**What is expected**
Write the listing out again exactly as it stands, with no images.

**The data**
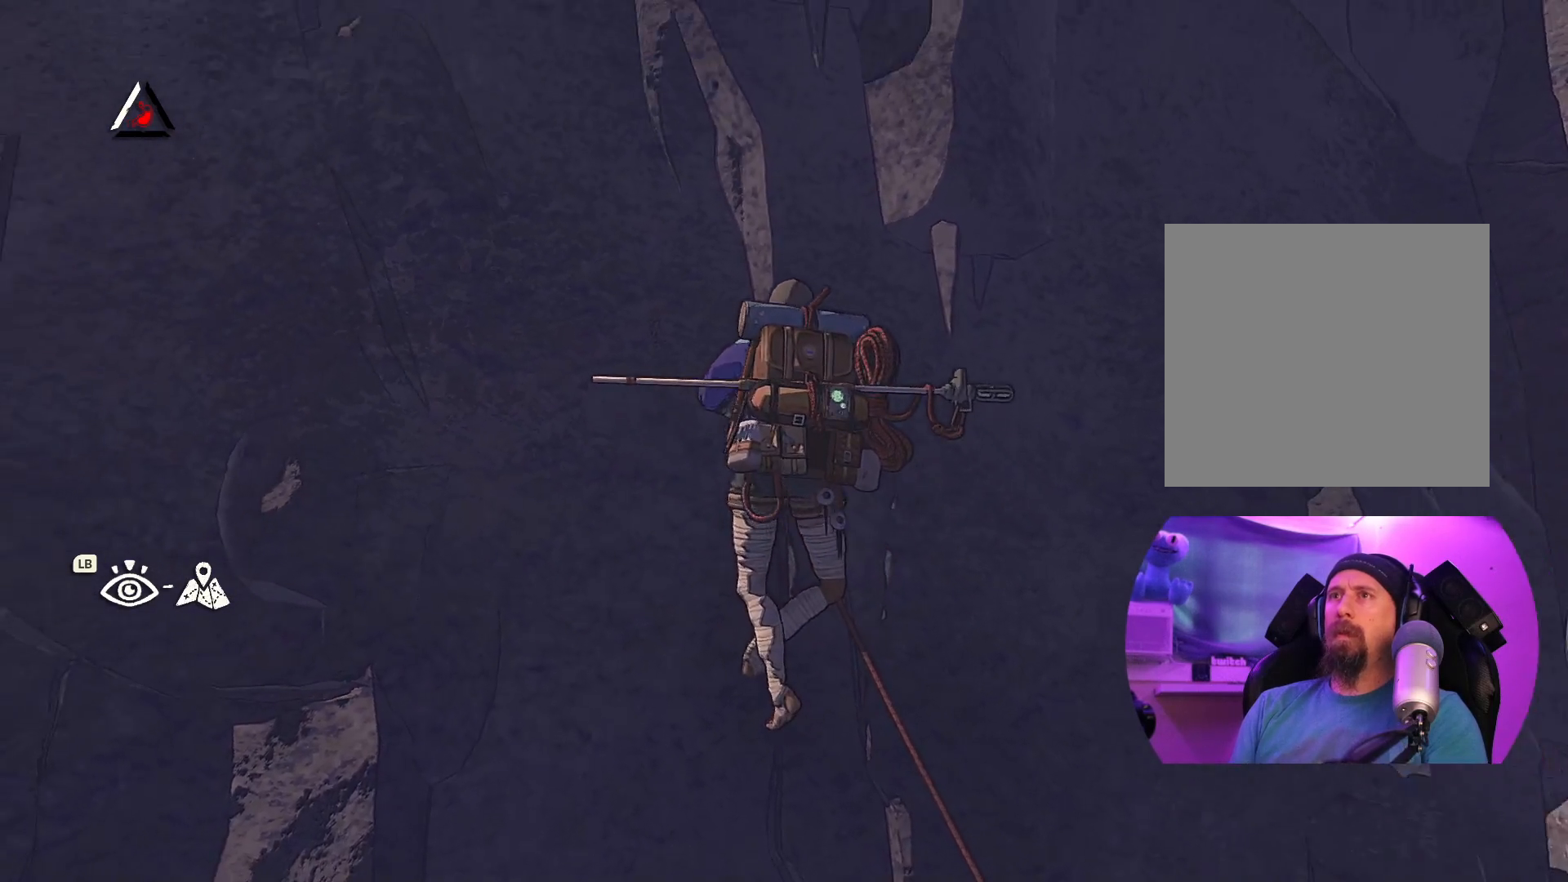
{"dt_ms": 500, "buttons": [], "left_stick": "center", "right_stick": "down", "events": [[17, "right_stick", "center"], [300, "right_stick", "down"]]}
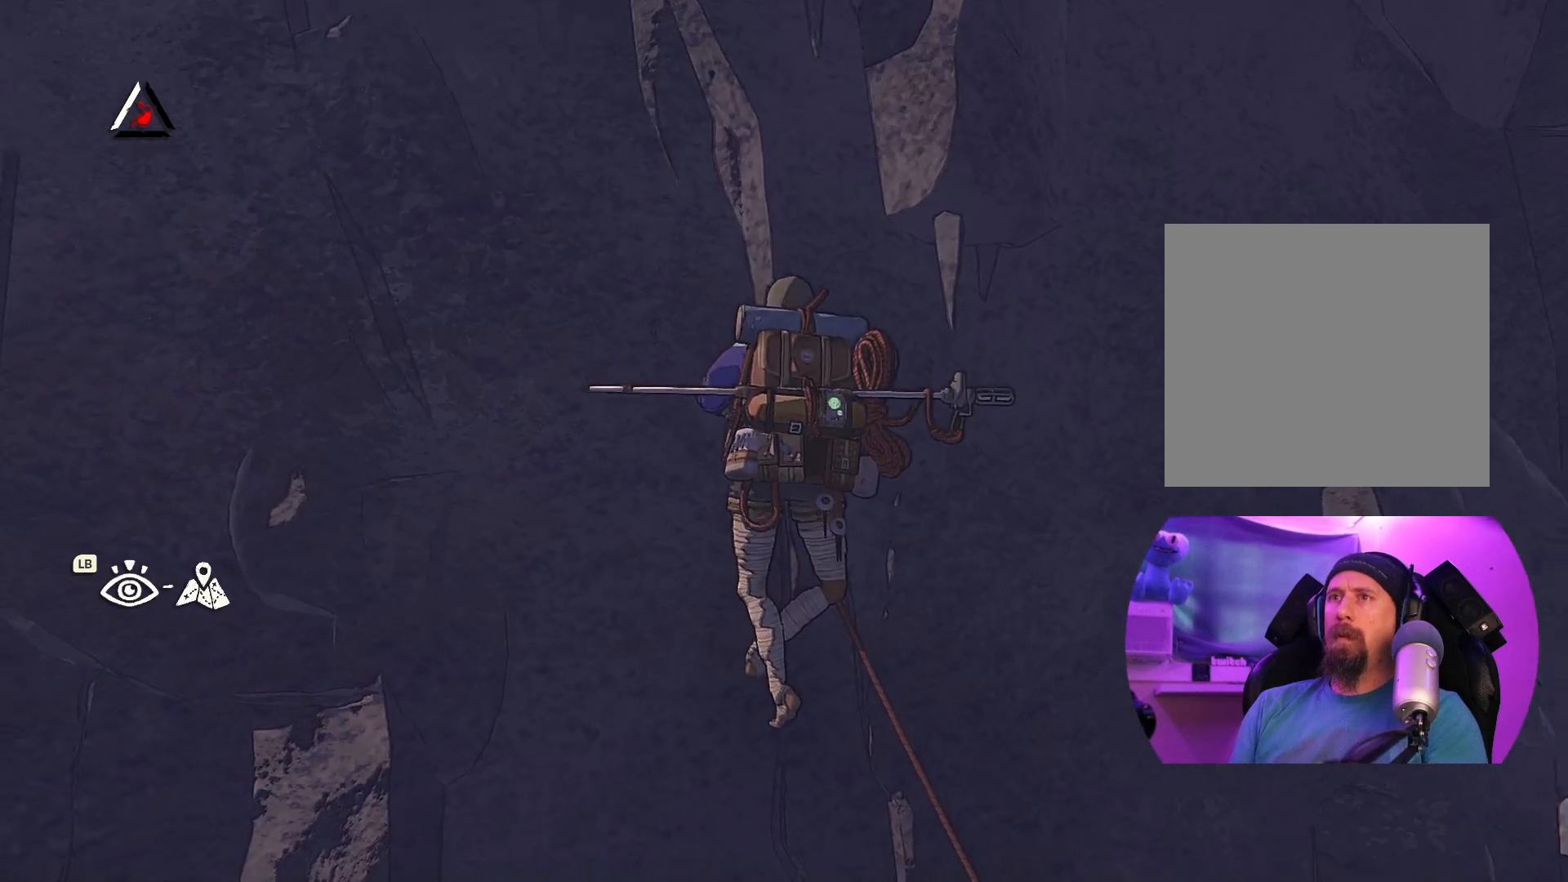
{"dt_ms": 500, "buttons": [], "left_stick": "center", "right_stick": "down-left", "events": [[317, "right_stick", "down-left"]]}
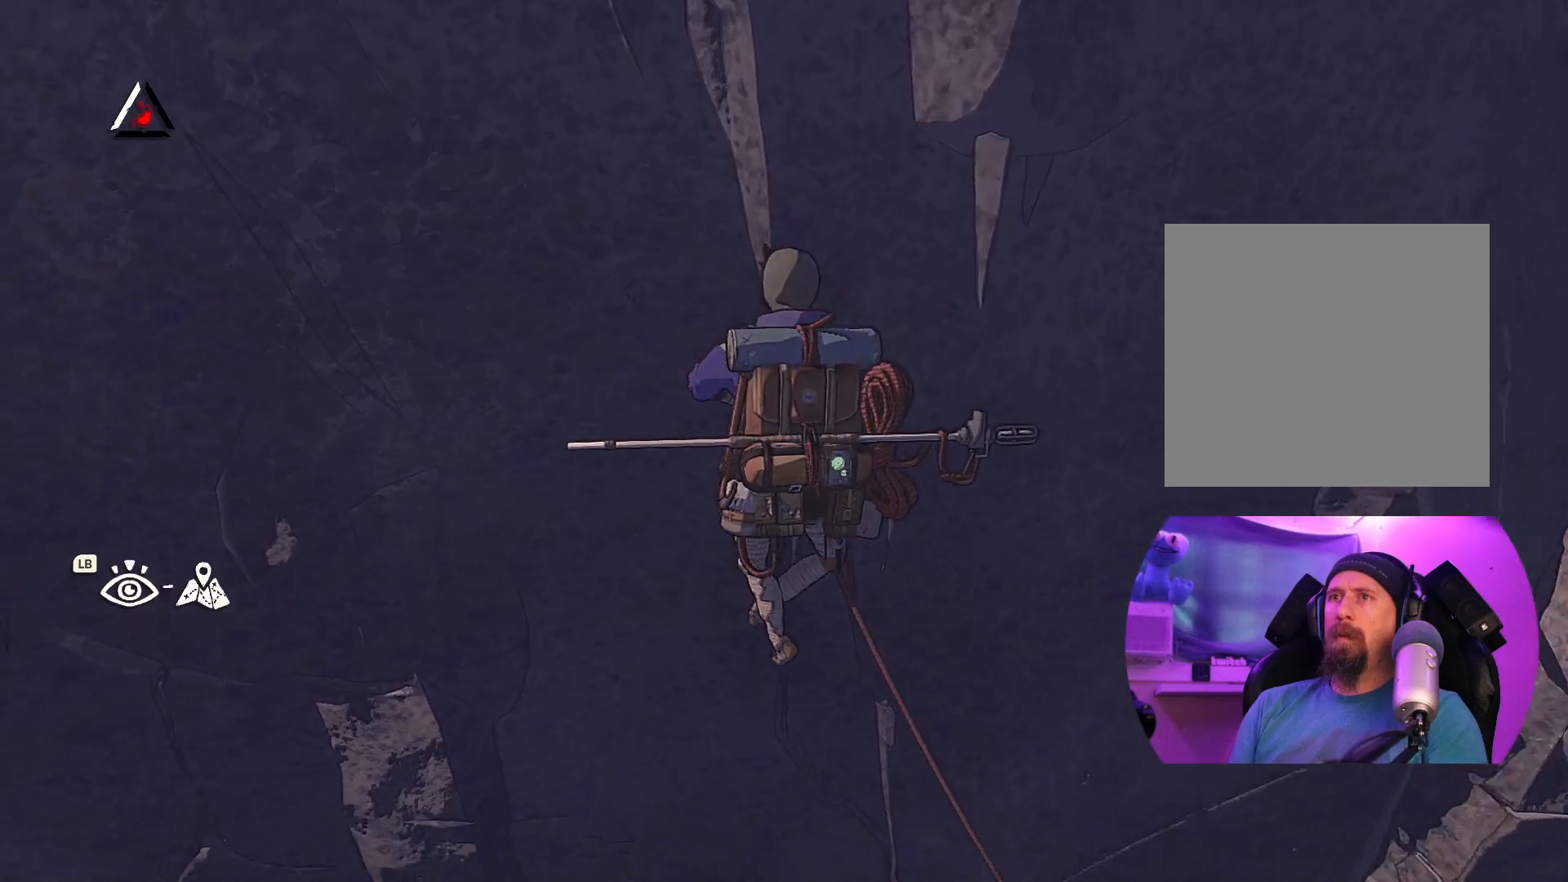
{"dt_ms": 500, "buttons": [], "left_stick": "center", "right_stick": "center", "events": [[200, "right_stick", "center"]]}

**Answer box**
{"dt_ms": 500, "buttons": [], "left_stick": "center", "right_stick": "down", "events": [[17, "right_stick", "center"], [300, "right_stick", "down"]]}
{"dt_ms": 500, "buttons": [], "left_stick": "center", "right_stick": "down-left", "events": [[317, "right_stick", "down-left"]]}
{"dt_ms": 500, "buttons": [], "left_stick": "center", "right_stick": "center", "events": [[200, "right_stick", "center"]]}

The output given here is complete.